In the records, from the first line up to and including the line with "dinas pariwisata", swap "Dana Sosial" for "Dana Bantuan". Reproduce those lines with nothing else altered.

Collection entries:
□ □ □
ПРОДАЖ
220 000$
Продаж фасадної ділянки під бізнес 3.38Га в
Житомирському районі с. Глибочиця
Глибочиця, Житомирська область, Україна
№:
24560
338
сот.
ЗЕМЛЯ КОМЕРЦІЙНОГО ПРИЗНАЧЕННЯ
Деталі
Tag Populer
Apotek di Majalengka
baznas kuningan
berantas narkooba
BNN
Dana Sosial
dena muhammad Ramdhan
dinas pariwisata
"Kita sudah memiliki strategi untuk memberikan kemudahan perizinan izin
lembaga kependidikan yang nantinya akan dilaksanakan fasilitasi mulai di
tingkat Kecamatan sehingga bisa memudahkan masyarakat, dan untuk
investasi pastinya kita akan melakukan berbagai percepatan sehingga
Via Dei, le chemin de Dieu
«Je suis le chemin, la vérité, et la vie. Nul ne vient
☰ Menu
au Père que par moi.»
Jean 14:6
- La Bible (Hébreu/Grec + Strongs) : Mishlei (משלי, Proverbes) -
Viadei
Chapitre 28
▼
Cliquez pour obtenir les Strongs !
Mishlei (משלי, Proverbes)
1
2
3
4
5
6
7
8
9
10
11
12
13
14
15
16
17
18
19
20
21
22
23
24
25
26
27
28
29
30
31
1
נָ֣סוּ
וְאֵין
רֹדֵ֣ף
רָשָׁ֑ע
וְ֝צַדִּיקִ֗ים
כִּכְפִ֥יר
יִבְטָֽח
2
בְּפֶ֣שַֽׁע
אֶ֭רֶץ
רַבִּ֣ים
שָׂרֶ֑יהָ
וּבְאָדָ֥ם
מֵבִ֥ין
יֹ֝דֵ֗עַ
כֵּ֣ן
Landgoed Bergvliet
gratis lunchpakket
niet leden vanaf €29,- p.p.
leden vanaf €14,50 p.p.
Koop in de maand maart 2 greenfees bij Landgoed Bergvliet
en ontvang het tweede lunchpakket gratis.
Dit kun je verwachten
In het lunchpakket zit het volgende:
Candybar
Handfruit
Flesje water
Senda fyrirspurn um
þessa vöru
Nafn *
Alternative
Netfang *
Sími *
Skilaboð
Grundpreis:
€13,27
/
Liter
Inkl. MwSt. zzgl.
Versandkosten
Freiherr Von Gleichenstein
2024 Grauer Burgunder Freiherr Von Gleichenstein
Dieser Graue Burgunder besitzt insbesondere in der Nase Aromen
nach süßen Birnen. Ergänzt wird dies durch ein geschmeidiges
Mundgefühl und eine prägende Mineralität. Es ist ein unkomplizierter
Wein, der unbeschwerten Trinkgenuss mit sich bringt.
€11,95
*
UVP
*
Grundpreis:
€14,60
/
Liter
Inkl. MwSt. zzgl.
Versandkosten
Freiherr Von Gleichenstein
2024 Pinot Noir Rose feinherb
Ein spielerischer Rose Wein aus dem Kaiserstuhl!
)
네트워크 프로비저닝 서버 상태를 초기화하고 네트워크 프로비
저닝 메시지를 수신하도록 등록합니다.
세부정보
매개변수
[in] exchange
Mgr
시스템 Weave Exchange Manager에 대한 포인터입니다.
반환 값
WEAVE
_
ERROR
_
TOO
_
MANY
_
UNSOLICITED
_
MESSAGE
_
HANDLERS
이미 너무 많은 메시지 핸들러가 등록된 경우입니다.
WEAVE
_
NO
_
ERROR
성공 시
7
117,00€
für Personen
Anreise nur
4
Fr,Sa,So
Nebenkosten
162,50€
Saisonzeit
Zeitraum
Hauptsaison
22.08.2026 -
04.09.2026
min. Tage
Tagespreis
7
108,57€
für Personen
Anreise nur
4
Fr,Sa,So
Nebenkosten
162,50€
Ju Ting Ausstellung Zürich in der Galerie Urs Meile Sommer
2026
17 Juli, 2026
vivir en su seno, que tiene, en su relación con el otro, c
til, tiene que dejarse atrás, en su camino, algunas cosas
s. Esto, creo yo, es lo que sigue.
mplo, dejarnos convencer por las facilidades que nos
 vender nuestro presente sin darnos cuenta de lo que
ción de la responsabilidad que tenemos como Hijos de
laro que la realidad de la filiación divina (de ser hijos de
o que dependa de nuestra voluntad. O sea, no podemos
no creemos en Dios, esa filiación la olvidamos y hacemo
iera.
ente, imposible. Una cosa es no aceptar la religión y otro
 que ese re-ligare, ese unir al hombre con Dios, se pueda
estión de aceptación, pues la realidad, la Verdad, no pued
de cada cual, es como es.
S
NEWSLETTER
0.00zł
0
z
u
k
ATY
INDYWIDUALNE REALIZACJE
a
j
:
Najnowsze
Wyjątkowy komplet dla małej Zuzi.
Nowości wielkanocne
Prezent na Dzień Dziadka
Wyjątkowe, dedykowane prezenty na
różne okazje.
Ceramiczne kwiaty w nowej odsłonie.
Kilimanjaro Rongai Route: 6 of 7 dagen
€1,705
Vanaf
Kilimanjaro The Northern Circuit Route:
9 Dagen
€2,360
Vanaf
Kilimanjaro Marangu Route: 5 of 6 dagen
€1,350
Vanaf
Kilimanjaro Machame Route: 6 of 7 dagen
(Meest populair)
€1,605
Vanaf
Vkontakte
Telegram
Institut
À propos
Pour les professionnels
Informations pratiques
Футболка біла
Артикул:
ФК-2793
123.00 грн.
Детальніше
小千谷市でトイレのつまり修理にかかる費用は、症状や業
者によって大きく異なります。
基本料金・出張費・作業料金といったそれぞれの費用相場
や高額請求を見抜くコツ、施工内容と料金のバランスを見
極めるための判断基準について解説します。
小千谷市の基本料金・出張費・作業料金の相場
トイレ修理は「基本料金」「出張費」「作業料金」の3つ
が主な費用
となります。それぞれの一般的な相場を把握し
□ □ □
Result of the task:
ПРОДАЖ
220 000$
Продаж фасадної ділянки під бізнес 3.38Га в
Житомирському районі с. Глибочиця
Глибочиця, Житомирська область, Україна
№:
24560
338
сот.
ЗЕМЛЯ КОМЕРЦІЙНОГО ПРИЗНАЧЕННЯ
Деталі
Tag Populer
Apotek di Majalengka
baznas kuningan
berantas narkooba
BNN
Dana Bantuan
dena muhammad Ramdhan
dinas pariwisata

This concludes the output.